Kejamnya Pandemi Membuat Penyanyi dari Samarinda Ini Makan Mi Instan Setiap Hari
Profesi penyanyi profesional termasuk yang paling kena imbas terhadap pandemi covid-19. Sempat tak ada job dari pernikahan hingga panggung THM.
Samarinda, intuisi.co – Bernyanyi semula sebatas hobi bagi Richardus Rony Paran. Kegemaran yang terus ditekuni sejak masih begitu kecil. Kini, dunia tarik suara menjadi caranya mendulang pundi-pundi rupiah. Bersenandung kafe ke kafe. Dari Samarinda ke sekeliling Nusantara.
Aktivitas ini dimulai sejak tujuh tahun lalu. Rony merupakan vokalis dari home band tempat hiburan malam yang dulu berdiri di Jalan KH Abul Hasan, Kelurahan Pasar Pagi, Kecamatan Samarinda Kota.

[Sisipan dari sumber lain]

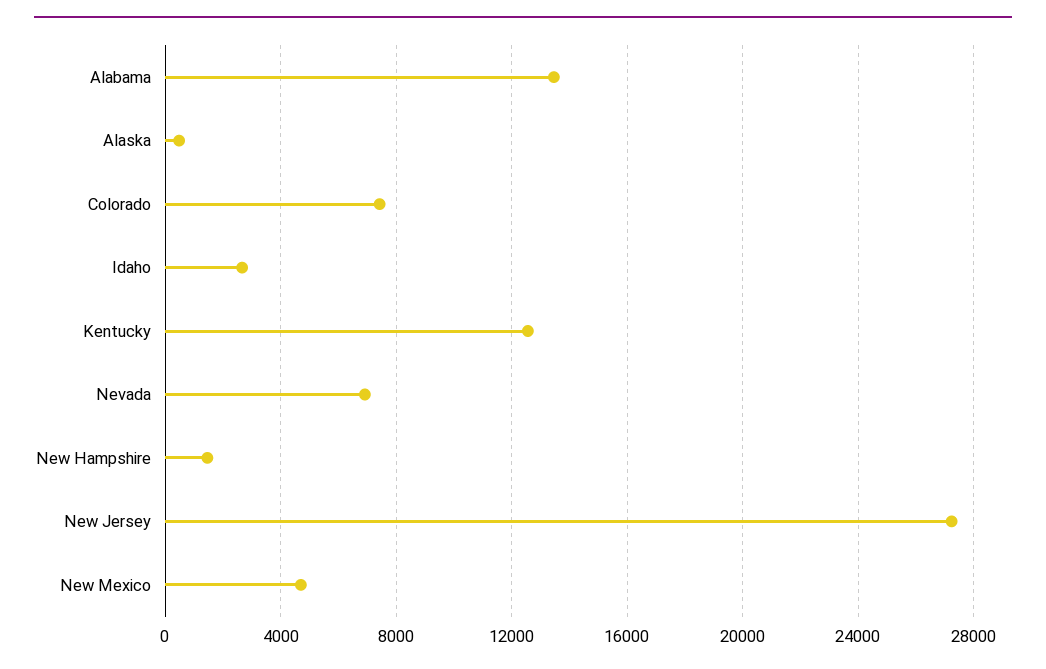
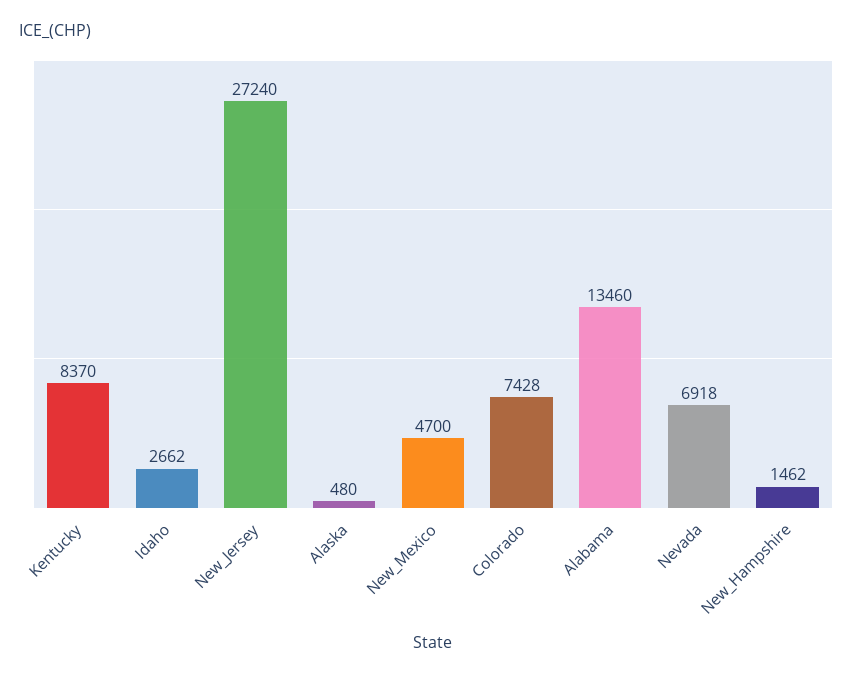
Kentucky: 12500 -> 8370

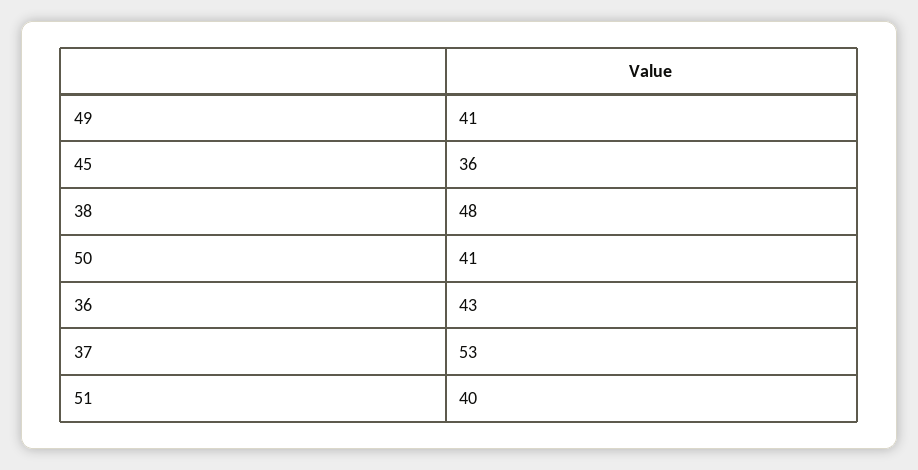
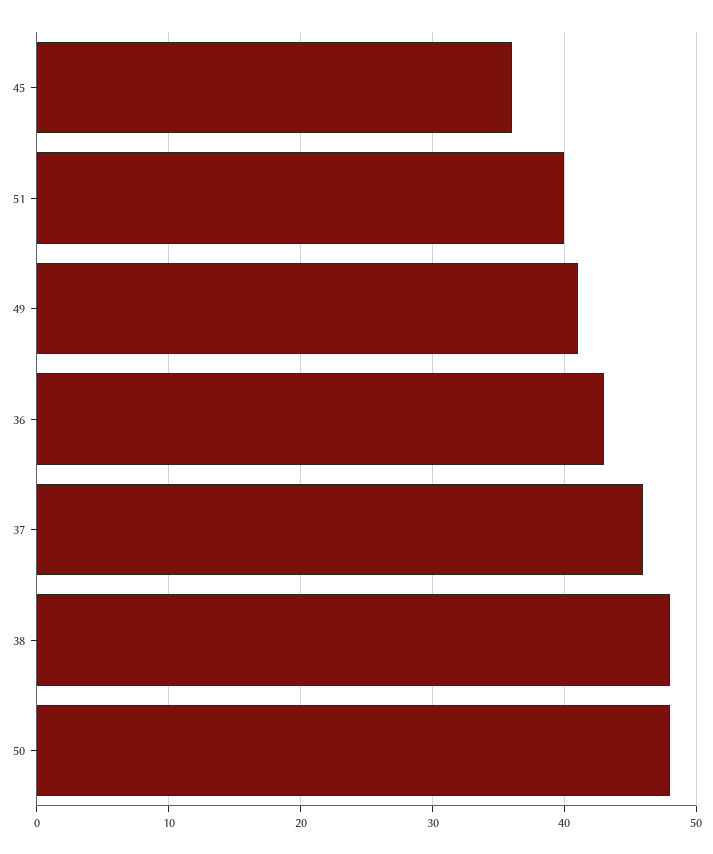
50: 41 -> 48
37: 53 -> 46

Hingga suatu malam, seorang kawan menghampirinya dengan tawaran menarik. Rony diajak bernyanyi di luar daerah. Awal dari perjalanan panjangnya sebagai seorang penyanyi profesional. “Ya kalau aku enggak ngambil tawaran kawan saat itu, enggak mungkin bisa bernyanyi keliling kota orang lain,” ujar Rony, dihubungi intuisi.co, Senin siang, 14 September 2020.
Membantu Keluarga
Vokalis merupakan pekerjaan utamanya saat ini. Profesi yang tak hanya membuatnya bisa bertahan hidup. Tapi juga menyekolahkan adiknya hingga tingkat perguruan tinggi. Peran sebagai anak pertama memang menuntutnya untuk serba bisa. Termasuk berperan sebagai kepala keluarga pengganti.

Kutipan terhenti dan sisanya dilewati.